- [Task data]
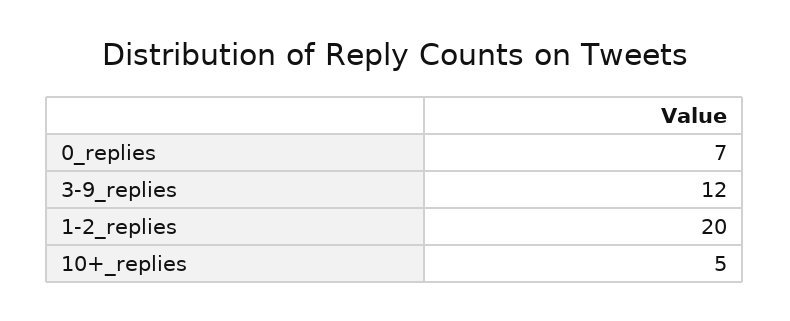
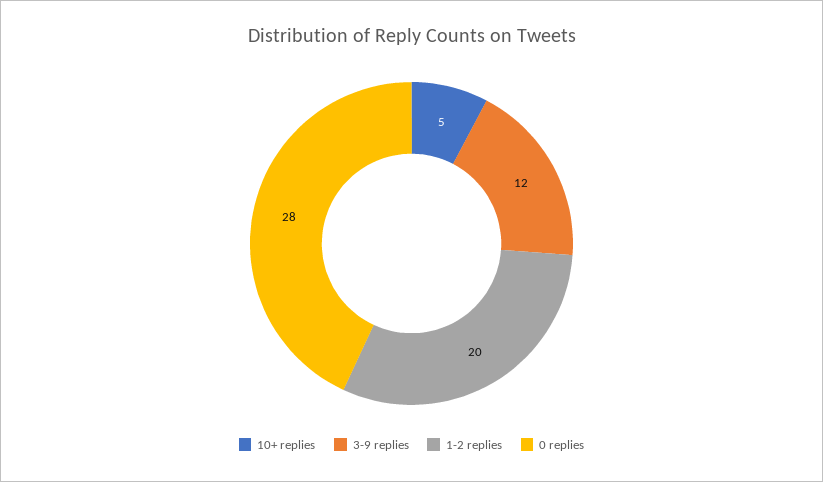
  {
-   "0_replies": 7,
+   "0_replies": 28,
    "3-9_replies": 12,
    "1-2_replies": 20,
    "10+_replies": 5
  }

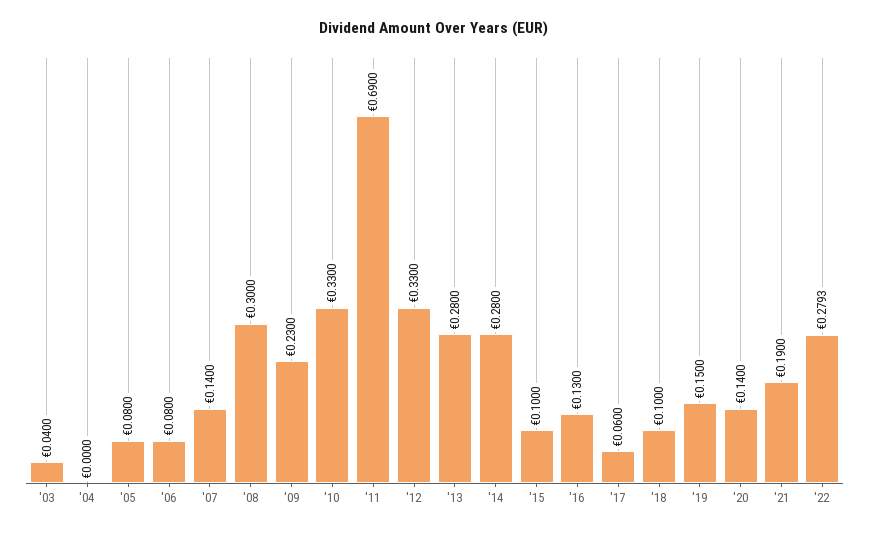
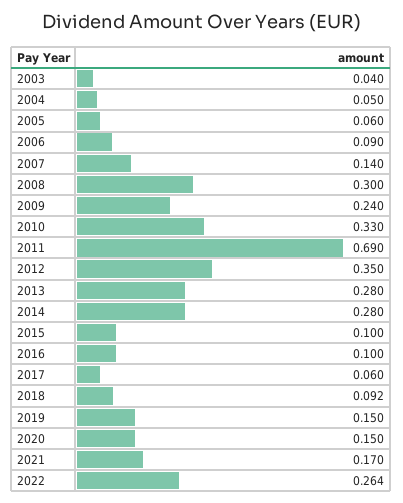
  {
    "'03": 0.04,
-   "'04": 0,
+   "'04": 0.05,
-   "'05": 0.08,
+   "'05": 0.06,
-   "'06": 0.08,
+   "'06": 0.09,
    "'07": 0.14,
    "'08": 0.3,
-   "'09": 0.23,
+   "'09": 0.24,
    "'10": 0.33,
    "'11": 0.69,
-   "'12": 0.33,
+   "'12": 0.35,
    "'13": 0.28,
    "'14": 0.28,
    "'15": 0.1,
-   "'16": 0.13,
+   "'16": 0.1,
    "'17": 0.06,
-   "'18": 0.1,
+   "'18": 0.092,
    "'19": 0.15,
-   "'20": 0.14,
+   "'20": 0.15,
-   "'21": 0.19,
+   "'21": 0.17,
-   "'22": 0.2793
+   "'22": 0.264
  }

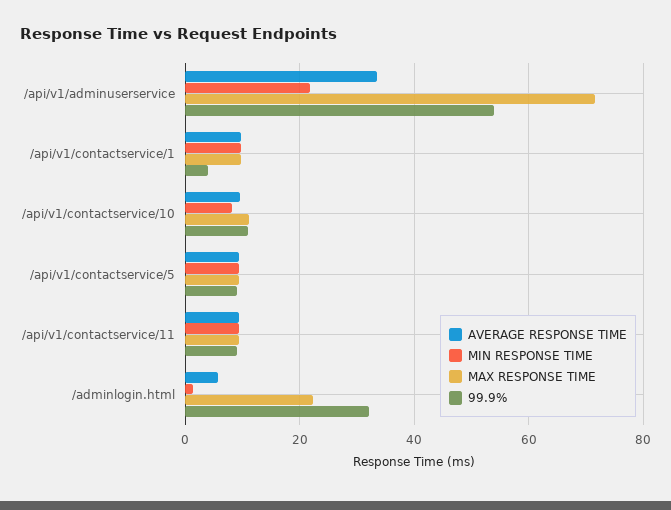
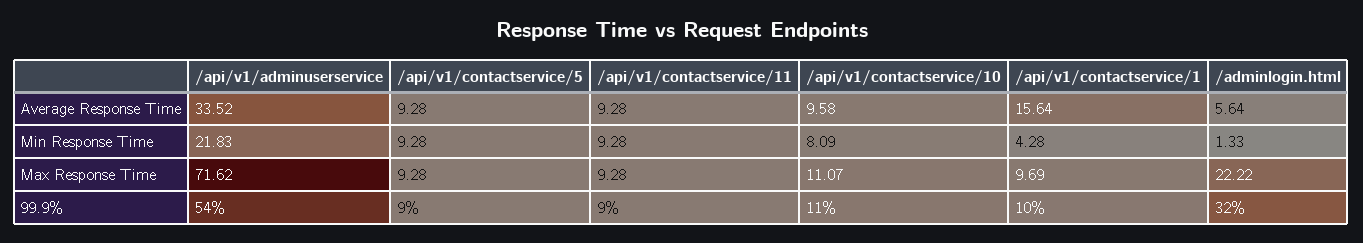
  {
    "AVERAGE RESPONSE TIME": {
      "/api/v1/adminuserservice": 33.52,
-     "/api/v1/contactservice/1": 10,
+     "/api/v1/contactservice/1": 15.64,
      "/api/v1/contactservice/10": 9.58,
      "/api/v1/contactservice/5": 9.28,
      "/api/v1/contactservice/11": 9.28,
      "/adminlogin.html": 5.64
    },
    "MIN RESPONSE TIME": {
      "/api/v1/adminuserservice": 21.83,
-     "/api/v1/contactservice/1": 10,
+     "/api/v1/contactservice/1": 4.28,
      "/api/v1/contactservice/10": 8.09,
      "/api/v1/contactservice/5": 9.28,
      "/api/v1/contactservice/11": 9.28,
      "/adminlogin.html": 1.33
    },
    "MAX RESPONSE TIME": {
      "/api/v1/adminuserservice": 71.62,
      "/api/v1/contactservice/1": 9.69,
      "/api/v1/contactservice/10": 11.07,
      "/api/v1/contactservice/5": 9.28,
      "/api/v1/contactservice/11": 9.28,
      "/adminlogin.html": 22.22
    },
    "99.9%": {
      "/api/v1/adminuserservice": 54,
-     "/api/v1/contactservice/1": 4,
+     "/api/v1/contactservice/1": 10,
      "/api/v1/contactservice/10": 11,
      "/api/v1/contactservice/5": 9,
      "/api/v1/contactservice/11": 9,
      "/adminlogin.html": 32
    }
  }

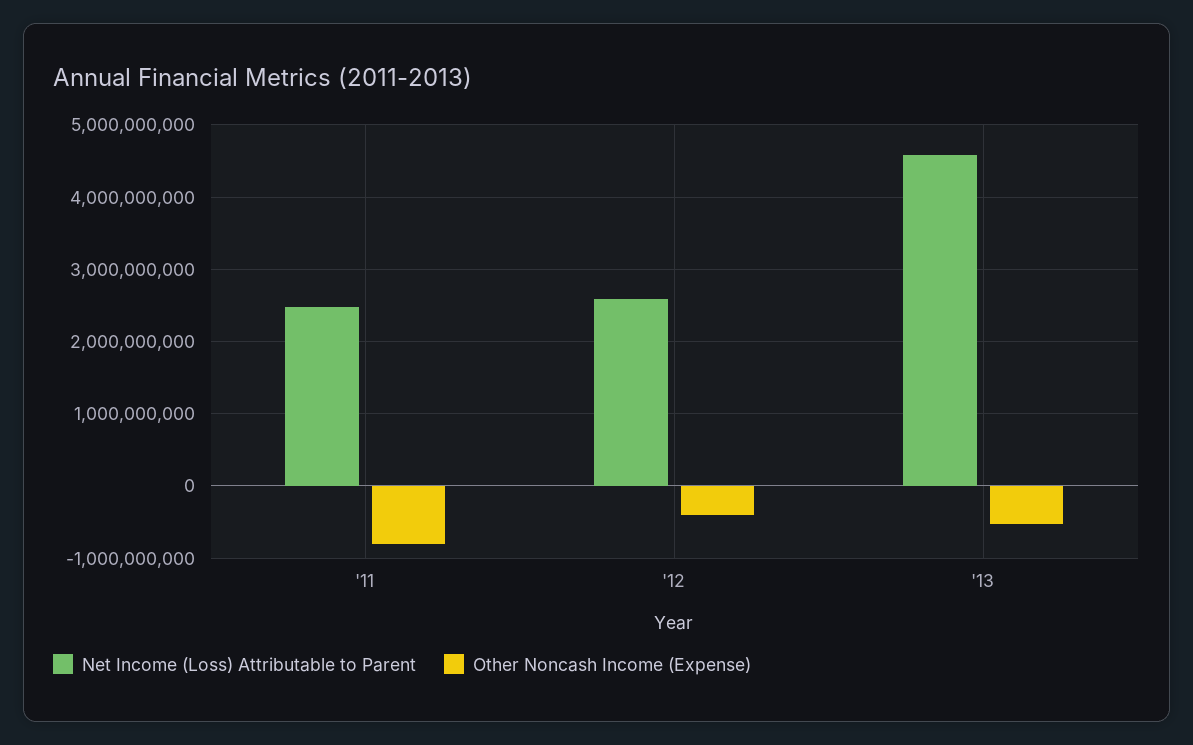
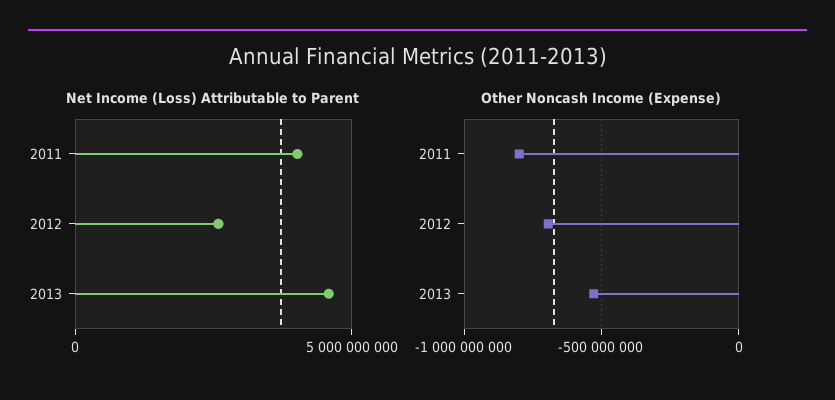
  {
    "Net Income (Loss) Attributable to Parent": {
-     "'11": 2500000000,
+     "'11": 4000000000,
      "'12": 2600000000,
      "'13": 4600000000
    },
    "Other Noncash Income (Expense)": {
      "'11": -800000000,
-     "'12": -400000000,
+     "'12": -700000000,
      "'13": -550000000
    }
  }

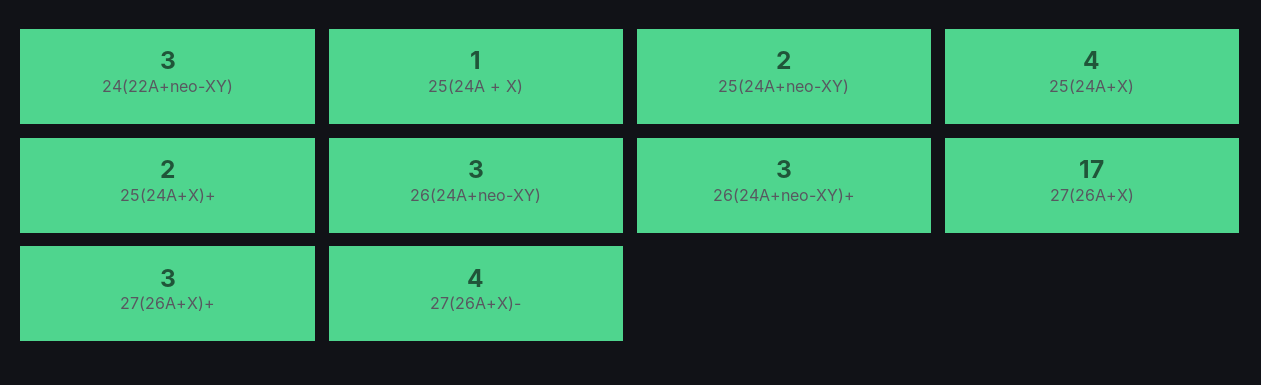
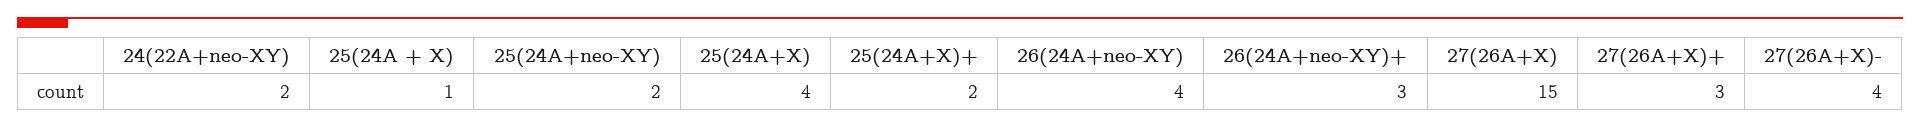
  {
-   "24(22A+neo-XY)": 3,
+   "24(22A+neo-XY)": 2,
    "25(24A + X)": 1,
    "25(24A+neo-XY)": 2,
    "25(24A+X)": 4,
    "25(24A+X)+": 2,
-   "26(24A+neo-XY)": 3,
+   "26(24A+neo-XY)": 4,
    "26(24A+neo-XY)+": 3,
-   "27(26A+X)": 17,
+   "27(26A+X)": 15,
    "27(26A+X)+": 3,
    "27(26A+X)-": 4
  }

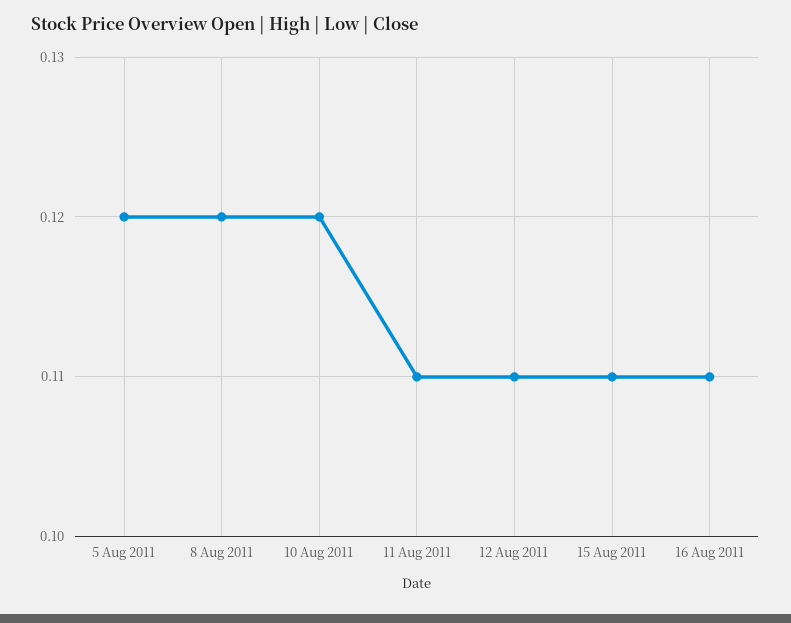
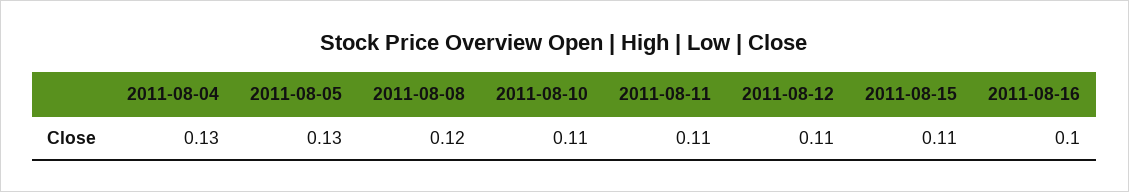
  {
-   "5 Aug 2011": 0.12,
+   "5 Aug 2011": 0.13,
    "8 Aug 2011": 0.12,
-   "10 Aug 2011": 0.12,
+   "10 Aug 2011": 0.11,
    "11 Aug 2011": 0.11,
    "12 Aug 2011": 0.11,
    "15 Aug 2011": 0.11,
-   "16 Aug 2011": 0.11
+   "16 Aug 2011": 0.1,
+   "2011-08-04": 0.13
  }

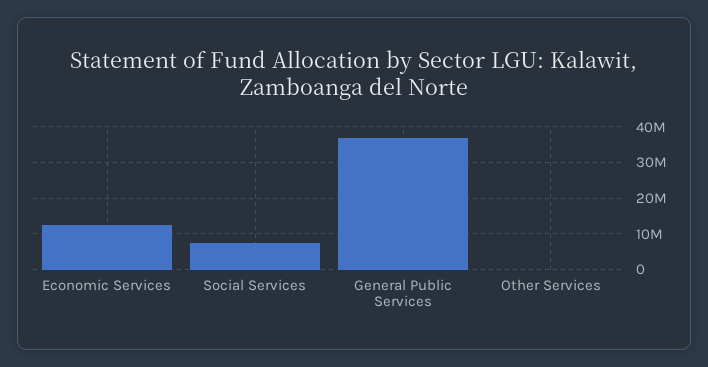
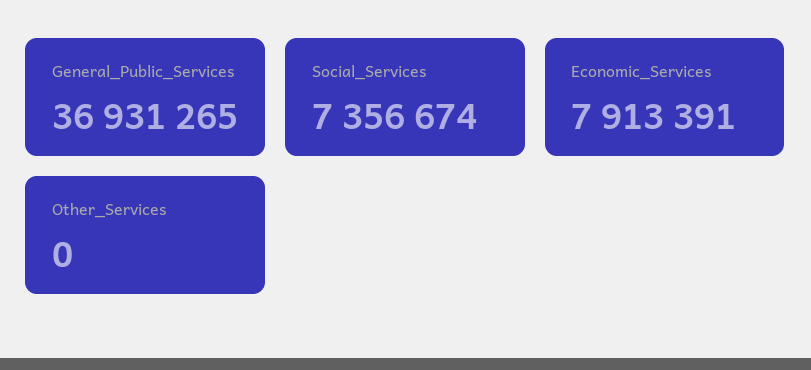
  {
-   "Economic Services": 12000000,
+   "Economic Services": 7913391,
    "Social Services": 7356674,
    "General Public Services": 36931265,
    "Other Services": 0
  }

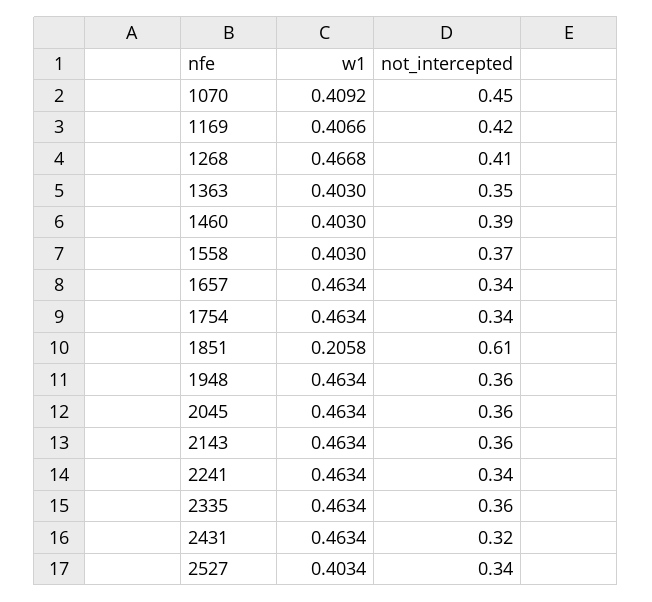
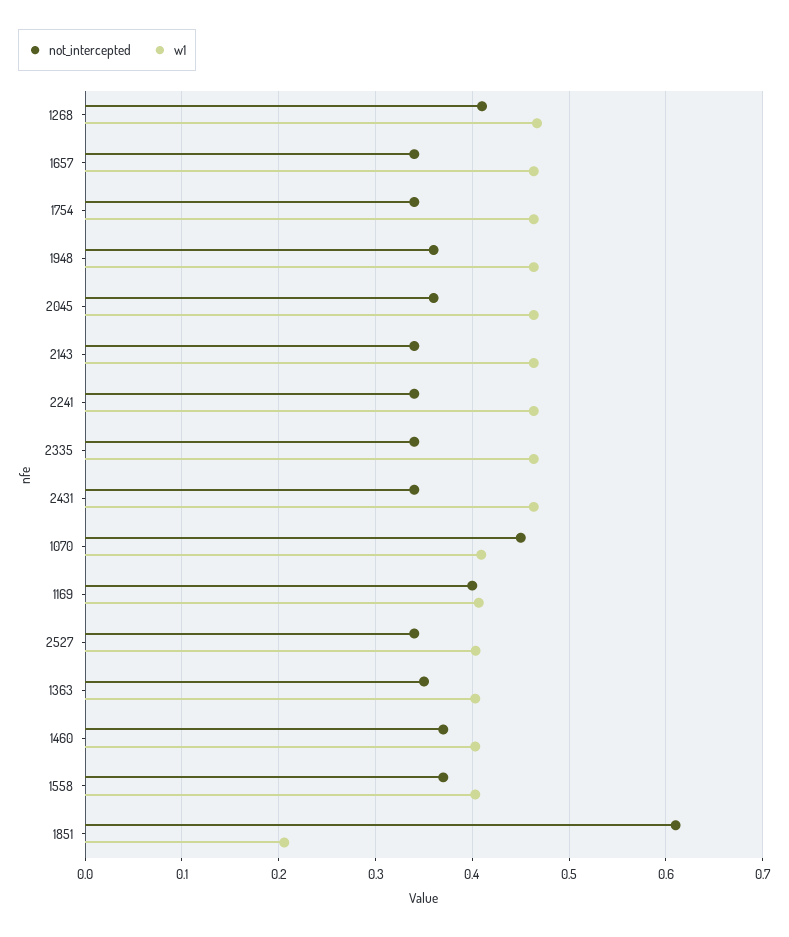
  {
    "w1": {
      "1070": 0.4092,
      "1169": 0.4066,
      "1268": 0.4668,
      "1363": 0.403,
      "1460": 0.403,
      "1558": 0.403,
      "1657": 0.4634,
      "1754": 0.4634,
      "1851": 0.2058,
      "1948": 0.4634,
      "2045": 0.4634,
      "2143": 0.4634,
      "2241": 0.4634,
      "2335": 0.4634,
      "2431": 0.4634,
      "2527": 0.4034
    },
    "not_intercepted": {
      "1070": 0.45,
-     "1169": 0.42,
+     "1169": 0.4,
      "1268": 0.41,
      "1363": 0.35,
-     "1460": 0.39,
+     "1460": 0.37,
      "1558": 0.37,
      "1657": 0.34,
      "1754": 0.34,
      "1851": 0.61,
      "1948": 0.36,
      "2045": 0.36,
-     "2143": 0.36,
+     "2143": 0.34,
      "2241": 0.34,
-     "2335": 0.36,
+     "2335": 0.34,
-     "2431": 0.32,
+     "2431": 0.34,
      "2527": 0.34
    }
  }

- [Exercise objective]
When you repeat the material above, keep every word exact and leave out the pictures.

- [Response to the exercise]
  {
-   "0_replies": 7,
+   "0_replies": 28,
    "3-9_replies": 12,
    "1-2_replies": 20,
    "10+_replies": 5
  }

  {
    "'03": 0.04,
-   "'04": 0,
+   "'04": 0.05,
-   "'05": 0.08,
+   "'05": 0.06,
-   "'06": 0.08,
+   "'06": 0.09,
    "'07": 0.14,
    "'08": 0.3,
-   "'09": 0.23,
+   "'09": 0.24,
    "'10": 0.33,
    "'11": 0.69,
-   "'12": 0.33,
+   "'12": 0.35,
    "'13": 0.28,
    "'14": 0.28,
    "'15": 0.1,
-   "'16": 0.13,
+   "'16": 0.1,
    "'17": 0.06,
-   "'18": 0.1,
+   "'18": 0.092,
    "'19": 0.15,
-   "'20": 0.14,
+   "'20": 0.15,
-   "'21": 0.19,
+   "'21": 0.17,
-   "'22": 0.2793
+   "'22": 0.264
  }

  {
    "AVERAGE RESPONSE TIME": {
      "/api/v1/adminuserservice": 33.52,
-     "/api/v1/contactservice/1": 10,
+     "/api/v1/contactservice/1": 15.64,
      "/api/v1/contactservice/10": 9.58,
      "/api/v1/contactservice/5": 9.28,
      "/api/v1/contactservice/11": 9.28,
      "/adminlogin.html": 5.64
    },
    "MIN RESPONSE TIME": {
      "/api/v1/adminuserservice": 21.83,
-     "/api/v1/contactservice/1": 10,
+     "/api/v1/contactservice/1": 4.28,
      "/api/v1/contactservice/10": 8.09,
      "/api/v1/contactservice/5": 9.28,
      "/api/v1/contactservice/11": 9.28,
      "/adminlogin.html": 1.33
    },
    "MAX RESPONSE TIME": {
      "/api/v1/adminuserservice": 71.62,
      "/api/v1/contactservice/1": 9.69,
      "/api/v1/contactservice/10": 11.07,
      "/api/v1/contactservice/5": 9.28,
      "/api/v1/contactservice/11": 9.28,
      "/adminlogin.html": 22.22
    },
    "99.9%": {
      "/api/v1/adminuserservice": 54,
-     "/api/v1/contactservice/1": 4,
+     "/api/v1/contactservice/1": 10,
      "/api/v1/contactservice/10": 11,
      "/api/v1/contactservice/5": 9,
      "/api/v1/contactservice/11": 9,
      "/adminlogin.html": 32
    }
  }

  {
    "Net Income (Loss) Attributable to Parent": {
-     "'11": 2500000000,
+     "'11": 4000000000,
      "'12": 2600000000,
      "'13": 4600000000
    },
    "Other Noncash Income (Expense)": {
      "'11": -800000000,
-     "'12": -400000000,
+     "'12": -700000000,
      "'13": -550000000
    }
  }

  {
-   "24(22A+neo-XY)": 3,
+   "24(22A+neo-XY)": 2,
    "25(24A + X)": 1,
    "25(24A+neo-XY)": 2,
    "25(24A+X)": 4,
    "25(24A+X)+": 2,
-   "26(24A+neo-XY)": 3,
+   "26(24A+neo-XY)": 4,
    "26(24A+neo-XY)+": 3,
-   "27(26A+X)": 17,
+   "27(26A+X)": 15,
    "27(26A+X)+": 3,
    "27(26A+X)-": 4
  }

  {
-   "5 Aug 2011": 0.12,
+   "5 Aug 2011": 0.13,
    "8 Aug 2011": 0.12,
-   "10 Aug 2011": 0.12,
+   "10 Aug 2011": 0.11,
    "11 Aug 2011": 0.11,
    "12 Aug 2011": 0.11,
    "15 Aug 2011": 0.11,
-   "16 Aug 2011": 0.11
+   "16 Aug 2011": 0.1,
+   "2011-08-04": 0.13
  }

  {
-   "Economic Services": 12000000,
+   "Economic Services": 7913391,
    "Social Services": 7356674,
    "General Public Services": 36931265,
    "Other Services": 0
  }

  {
    "w1": {
      "1070": 0.4092,
      "1169": 0.4066,
      "1268": 0.4668,
      "1363": 0.403,
      "1460": 0.403,
      "1558": 0.403,
      "1657": 0.4634,
      "1754": 0.4634,
      "1851": 0.2058,
      "1948": 0.4634,
      "2045": 0.4634,
      "2143": 0.4634,
      "2241": 0.4634,
      "2335": 0.4634,
      "2431": 0.4634,
      "2527": 0.4034
    },
    "not_intercepted": {
      "1070": 0.45,
-     "1169": 0.42,
+     "1169": 0.4,
      "1268": 0.41,
      "1363": 0.35,
-     "1460": 0.39,
+     "1460": 0.37,
      "1558": 0.37,
      "1657": 0.34,
      "1754": 0.34,
      "1851": 0.61,
      "1948": 0.36,
      "2045": 0.36,
-     "2143": 0.36,
+     "2143": 0.34,
      "2241": 0.34,
-     "2335": 0.36,
+     "2335": 0.34,
-     "2431": 0.32,
+     "2431": 0.34,
      "2527": 0.34
    }
  }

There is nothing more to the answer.